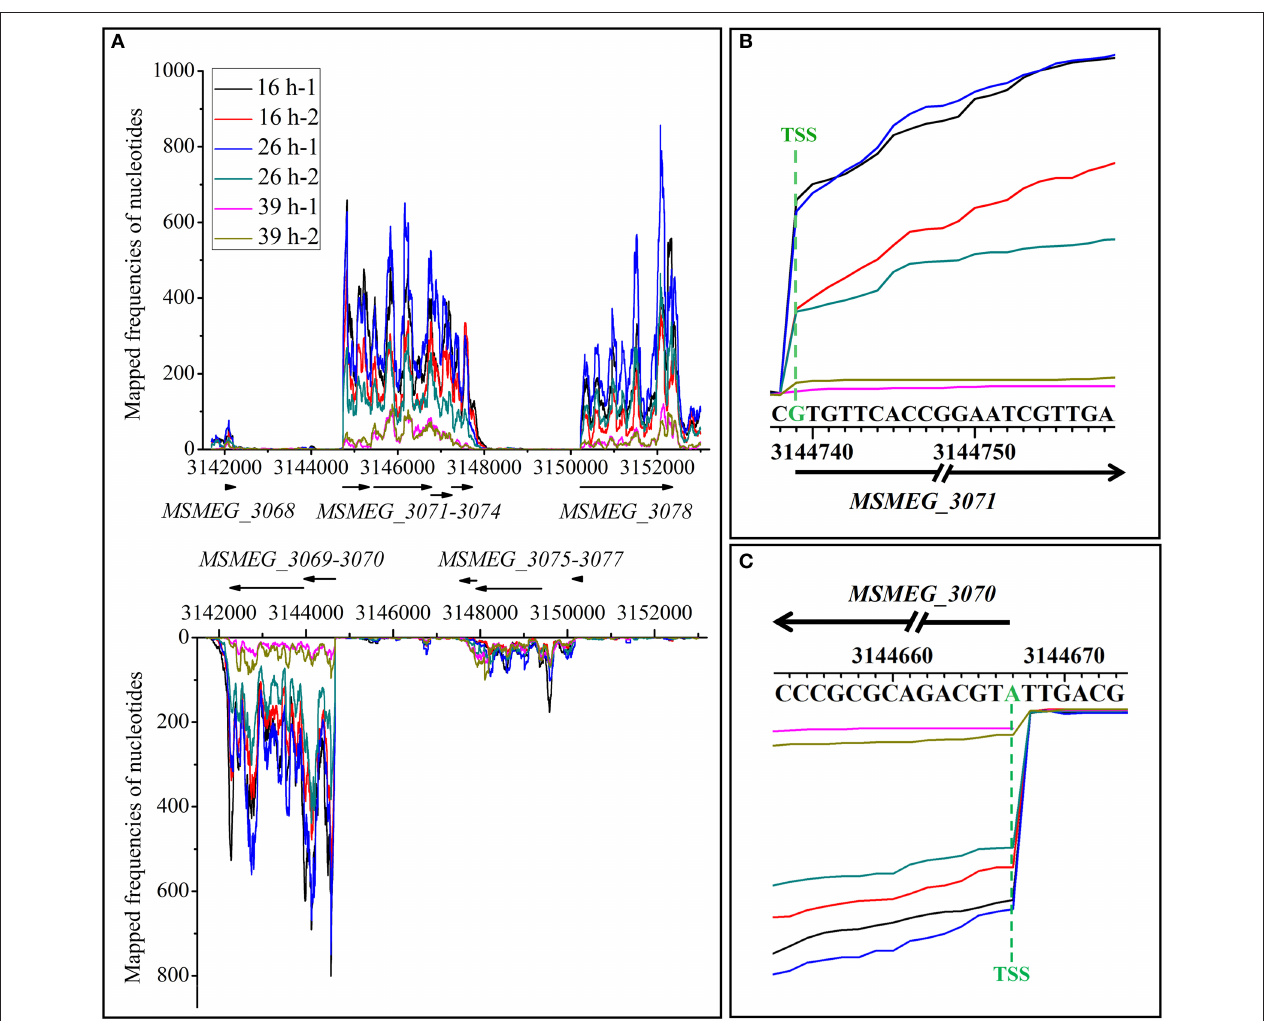
FIGURE 4 | Transcriptional maps of MSMEG_3068-3078 loci. (A) Whole view of strand-specific transcriptional maps of MSMEG_3068-3078 loci. MSMEG_3068, MSMEG_3071-3074, and MSMEG_3078 genes residing in the positive strand while genes of MSMEG_3069-3070 and MSMEG_3075-3077 are located in the negative strand. (B) Single-nucleotide resolution transcriptional maps of MSMEG_3071 and its TSS. (C) Single-nucleotide resolution transcriptional maps of MSMEG_3070 and its TSS. Lines of different colors represent samples in different growth phases, − 1 and − 2 represent the two biological replicates. The same as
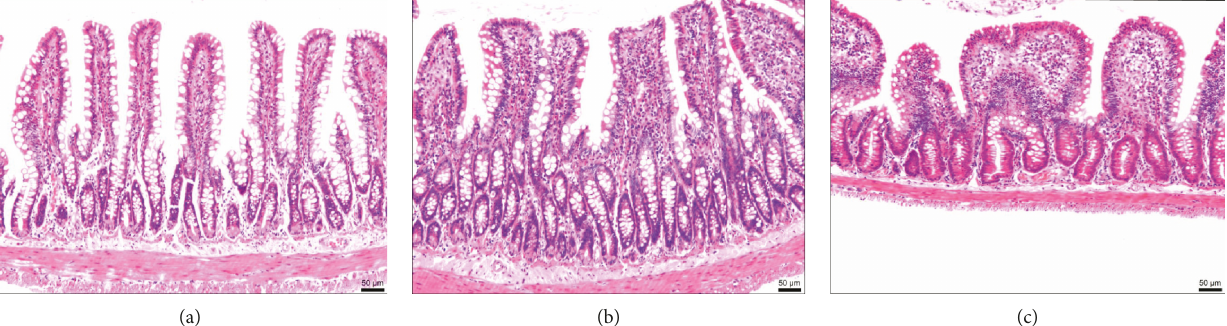
Figure 2: Light micrograph of ileal histopathology stained with haematoxylin and eosin (magni fi cation, × 100): (a) normal control group; (b) liver injury and treated with phosphatidylcholine group; (c) liver injury group.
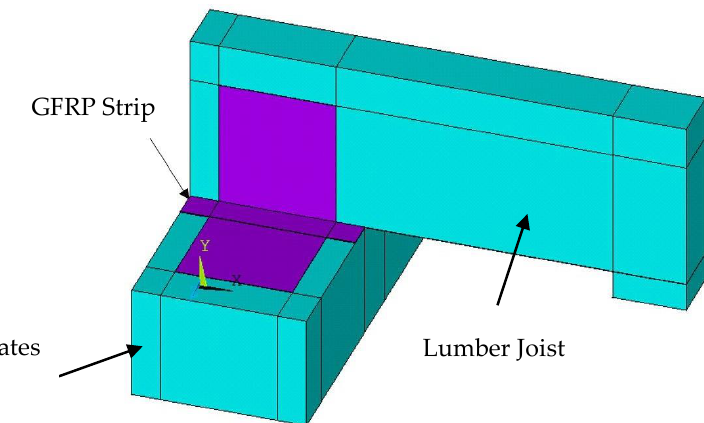
Figure 15. Anchored uplift model (TCLU-A). Table 5. Comparison of uplift test models with and without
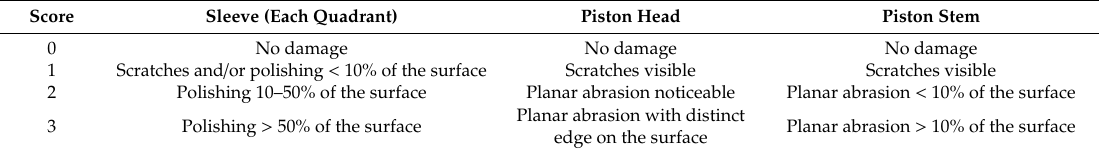
Table 1. Criteria for the determination of the coupling wear score.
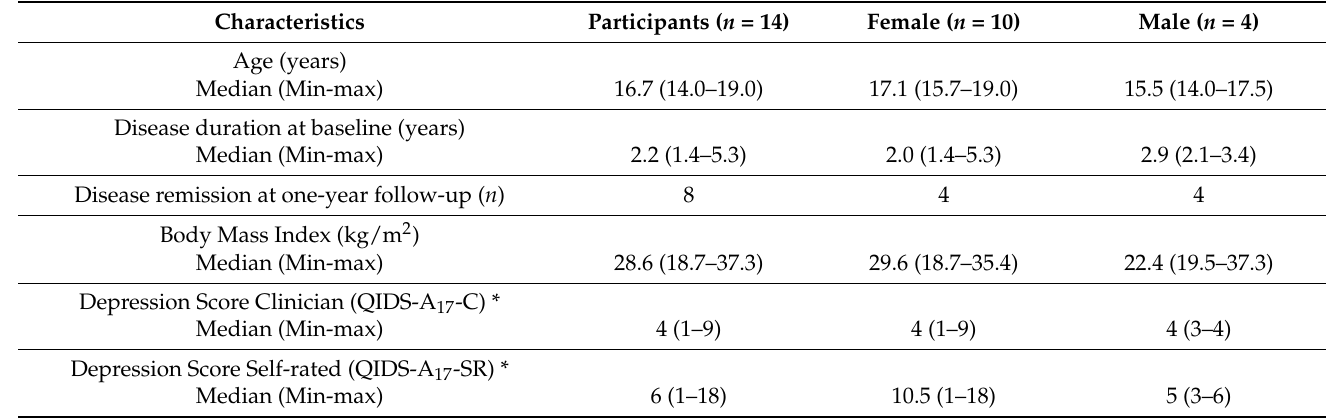
Table 1. Participant characteristics at one-year follow-up, after participating in group-based exercise intervention for depression ( n =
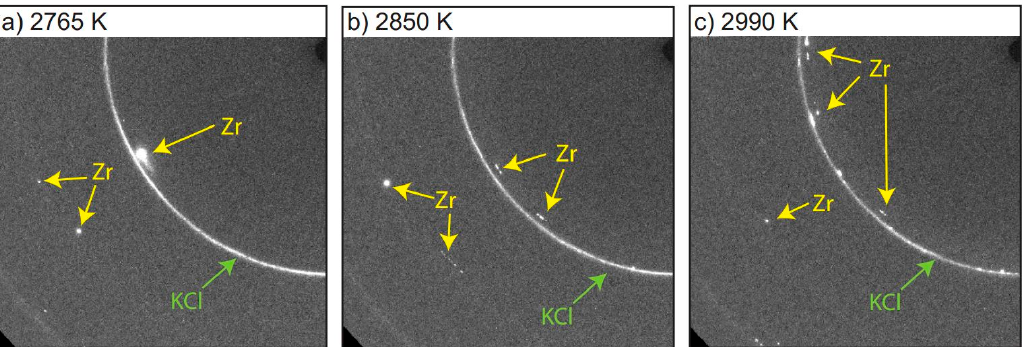
Figure 8. XRD 2D images of a Zr sample at different temperatures (P = 49 GPa) [37]. The movement of polycrystalline spots with temperature is related to movements in the sample surface. The actual melting temperature at this pressure point is 3235 K.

--------------------------------------------------

Nothing but the lines from the one containing "Table 1. Participant" through the end of the listing should be written out, each exactly, and pictures must be left out.

Table 1. Participant characteristics at one-year follow-up, after participating in group-based exercise intervention for depression ( n =
Figure 8. XRD 2D images of a Zr sample at different temperatures (P = 49 GPa) [37]. The movement of polycrystalline spots with temperature is related to movements in the sample surface. The actual melting temperature at this pressure point is 3235 K.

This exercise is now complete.